Spark logistic regression (for comparison)
szilard opened this issue · 3 comments
szilard commented
import org.apache.spark.ml.Pipeline
import org.apache.spark.ml.classification.LogisticRegression
import org.apache.spark.ml.evaluation.BinaryClassificationEvaluator
val d_train = spark.read.parquet("spark_ohe-train.parquet").cache()
val d_test = spark.read.parquet("spark_ohe-test.parquet").cache()

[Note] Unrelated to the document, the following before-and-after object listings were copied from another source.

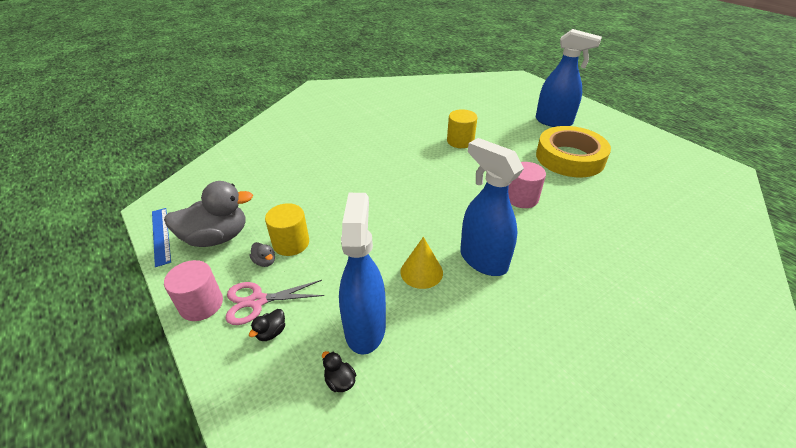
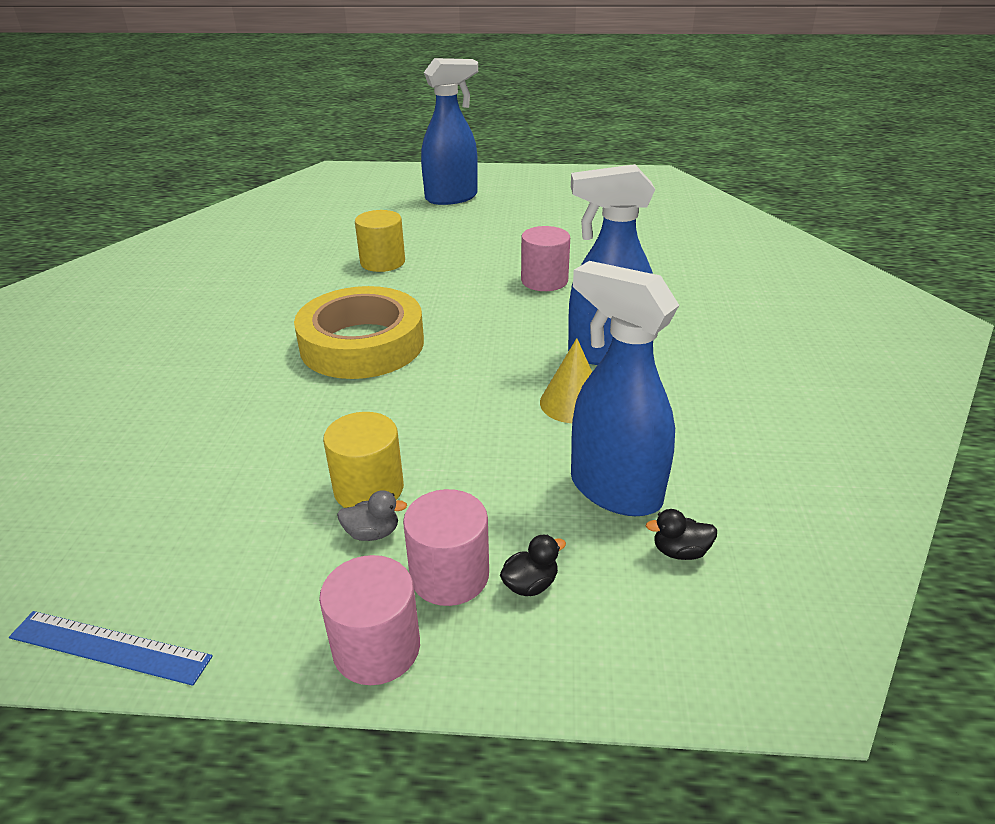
camera: 50 degrees left, 5 degrees down
(217, 237) = (233, 568): grey duck -> none
(257, 301) = (449, 575): pink scissors -> pink cylinder
(271, 332) = (530, 584): black duck -> black duck turned 105 degrees counterclockwise
(570, 158) = (524, 223): yellow tape -> yellow tape (362, 344)

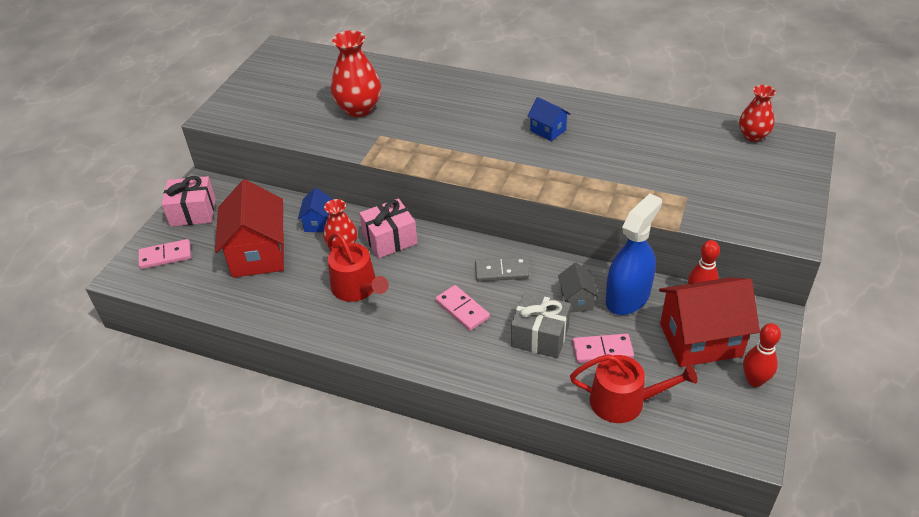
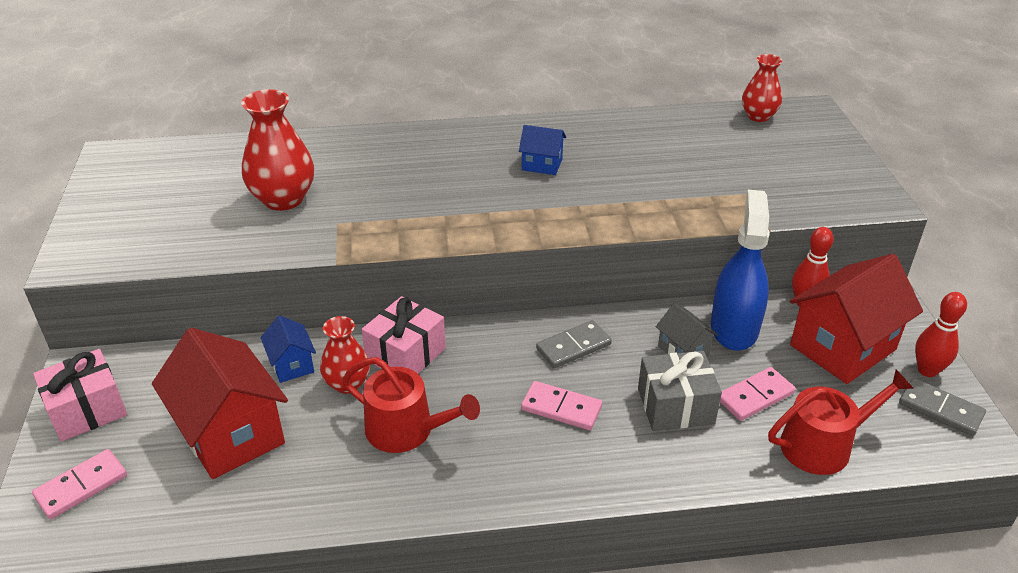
camera: 30 degrees left, 5 degrees down
(738, 412) = (940, 409): none -> grey domino

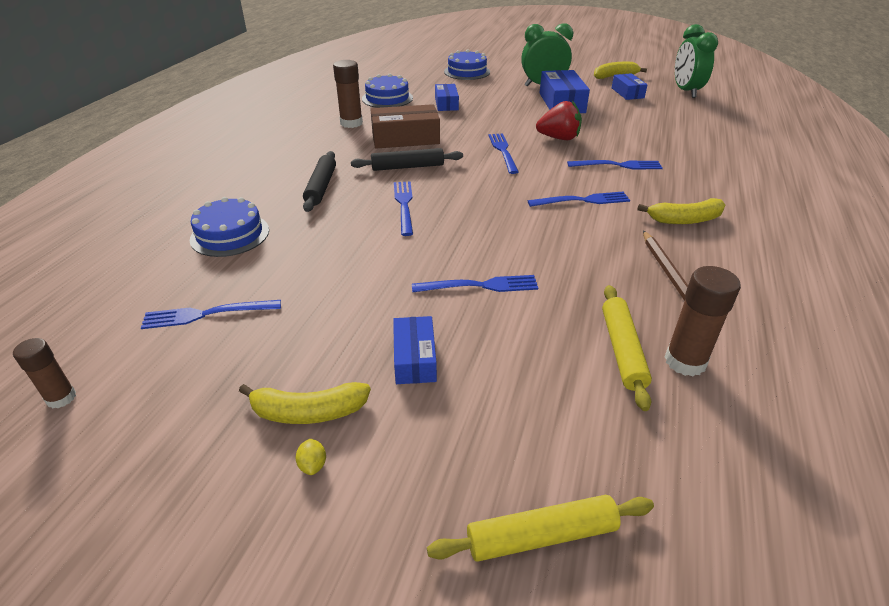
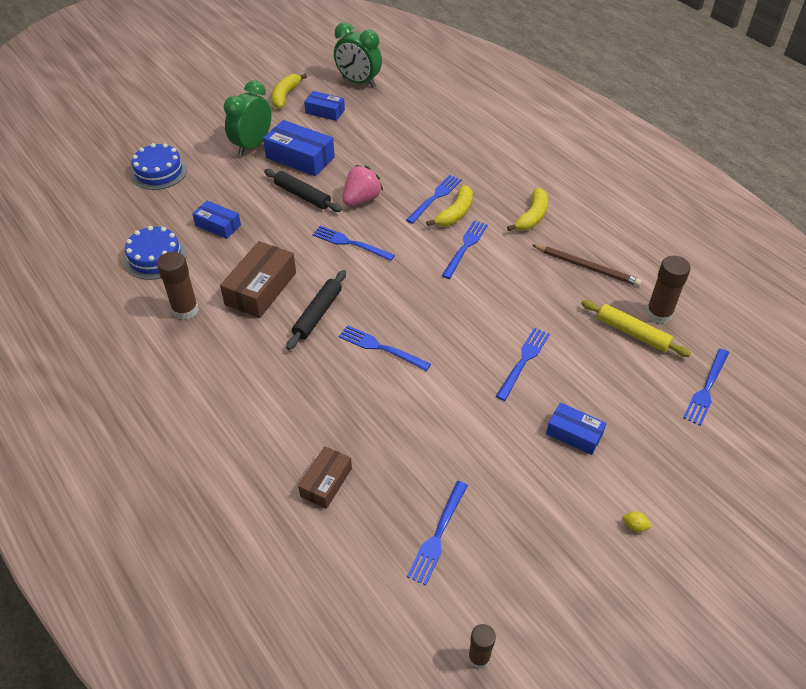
camera: 55 degrees left, 10 degrees up
(230, 234) = (326, 482): blue cake -> brown box
(308, 412) = (588, 511): yellow banana -> yellow banana (455, 213)
(321, 187) = (298, 387): black rolling pin -> black rolling pin (302, 195)
(541, 535) = (736, 448): yellow rolling pin -> none
(559, 138) = (361, 199): red strawberry -> pink strawberry
(614, 458) = (706, 389): none -> blue fork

(d_train.count(), d_test.count())
val lr = new LogisticRegression()
val pipeline = new Pipeline().setStages(Array(lr))
val now = System.nanoTime
val model = pipeline.fit(d_train)
val elapsed = ( System.nanoTime - now )/1e9
elapsed
val predictions = model.transform(d_test)
val evaluator = new BinaryClassificationEvaluator().setLabelCol("label").setRawPredictionCol("probability").setMetricName("areaUnderROC")
evaluator.evaluate(predictions)
szilard commented
szilard commented
compare to h2o:
library(h2o)
h2o.init()
dx_train <- h2o.importFile("train-10m.csv")
dx_test <- h2o.importFile("test.csv")
Xnames <- names(dx_train)[which(names(dx_train)!="dep_delayed_15min")]
system.time({
md <- h2o.glm(x = Xnames, y = "dep_delayed_15min", training_frame = dx_train, family = "binomial")
})
h2o.auc(h2o.performance(md, dx_test))
10M:
data RAM 4G
6sec
0.7081992
total RAM 6G
100M:
dx_train0 <- h2o.importFile("train-10m.csv")
dx_train <- h2o.rbind(dx_train0, dx_train0, dx_train0, dx_train0, dx_train0, dx_train0, dx_train0, dx_train0, dx_train0, dx_train0)
data RAM 6G
36 sec
0.7081992
total RAM 11G
szilard commented
10M | 100M | |||
---|---|---|---|---|
Spark | h2o | Spark | h2o | |
time [s] | 20 | 6 | 155 | 36 |
AUC | 0.709 | 0.708 | 0.709 | 0.708 |
data RAM [GB] | 10 | 4 | 60 | 6 |
data+train RAM [GB] | 22 | 6 | 110 | 11 |